Uriel Shows Ezra the End Before the Beginning
Ezra cannot sleep in Babylon and demands to know why Israel suffers. Uriel takes him back before creation to show how the ending was always built in.
Table of Contents
The Man Who Could Not Stop Calculating
Thirty years after Babylon burned Jerusalem to the ground, Ezra lay on his bed in the city of his captors and could not sleep. His mind would not stop. Everywhere he looked, the arithmetic of the covenant came out wrong. God had chosen Israel. God had given them the Torah, bending the heavens and shaking the earth to do it, passing his glory through four gates of fire and earthquake and wind and ice. He had picked one vine from every forest, one lily from every field.
And then delivered them to Babylon.
Meanwhile, the nations who had received no Torah, who had made no covenant, who had never stood at Sinai, ruled. They devoured. They built empires on the ruins of what had been given to Israel. The math did not work. Ezra did not want comfort. He wanted the equation explained.
Before the Portals of the World
The angel Uriel arrived. Not to comfort but to demonstrate. He took Ezra back to a time before the world existed, before the portals were in place, before the winds blew or thunder sounded, before the innumerable hosts of angels were gathered, before paradise was laid or its flowers were seen. Before the beginning of anything.
"I planned these things," God said through the angel, "and they were made through me and not through another. Just as the end shall come through me and not through another."
This was not an answer to why. It was an answer to who. The one who had made the covenant was the same one who had allowed the catastrophe. The same author. The same architect. If Ezra wanted to understand the ending, he had to understand that the beginning and the ending had the same source.
The Question About the Womb
Uriel gave Ezra a test. "Can you weigh fire? Can you measure the wind? Can you bring back yesterday?" Ezra said: "No one can do that."
"Then I cannot tell you why Israel suffers and the ungodly prosper," Uriel said. "The questions are the same kind. You are asking to understand something that operates on the level at which fire is weighed and wind is measured. Your mind was not built for that altitude."
Ezra pushed back. He had not come to be told the question was unanswerable. He had come because he was drowning in the unanswered question and he needed something. Uriel gave him a different frame: the present age and the age to come are separated by a boundary the way a woman in labor is separated from the moment before she gives birth. The world that is has to end completely before the world that will be can begin. The suffering is the labor, not the permanent condition.
When the Portals Open
Then Uriel showed him the transition. A trumpet blast. Then silence before the second trumpet. During that silence, the new age holds still, not yet arrived, not yet fully open. Like a woman who has just given birth and cannot immediately speak from exhaustion: the new world exists but has not yet caught its breath.

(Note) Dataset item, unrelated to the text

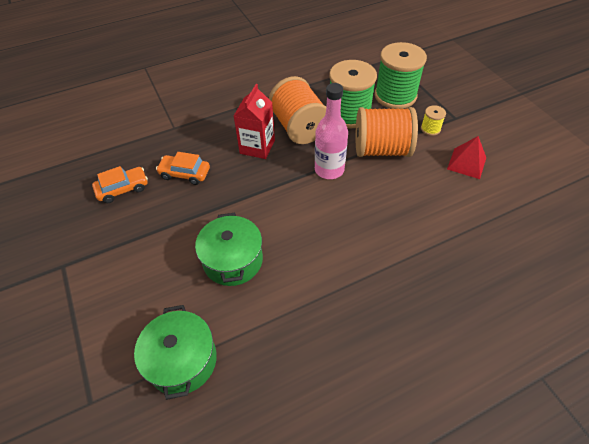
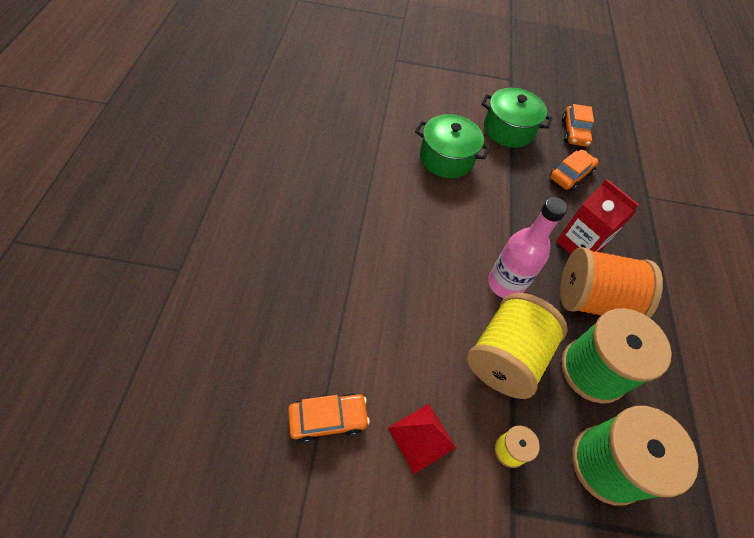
camera: 115 degrees right, 5 degrees up
green pot [134,305,217,400] -> green pot moved to [481,88,552,148]
orange spool [356,107,418,157] -> yellow spool [467,293,568,399]
none -> orange car [288,393,370,443]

After the silence, the portals of the age to come open in full. The sun shines seven times brighter. The moon shines with the brightness the sun has now. The stars appear in their own light for the first time, light that had been held back while the present age ran its course.
Ezra saw it. He was still lying in his bed in Babylon. The vision did not change his address or his captivity or the ruins of Jerusalem. But the equation he had been running had a different shape now. He had been calculating present loss against past covenant. Uriel had shown him that the calculation had a third term: the end, which had been built into the beginning before the portals of the world were ever opened. The loss was real. The covenant was real. And the ending, which he could not yet see with ordinary eyes, was equally real.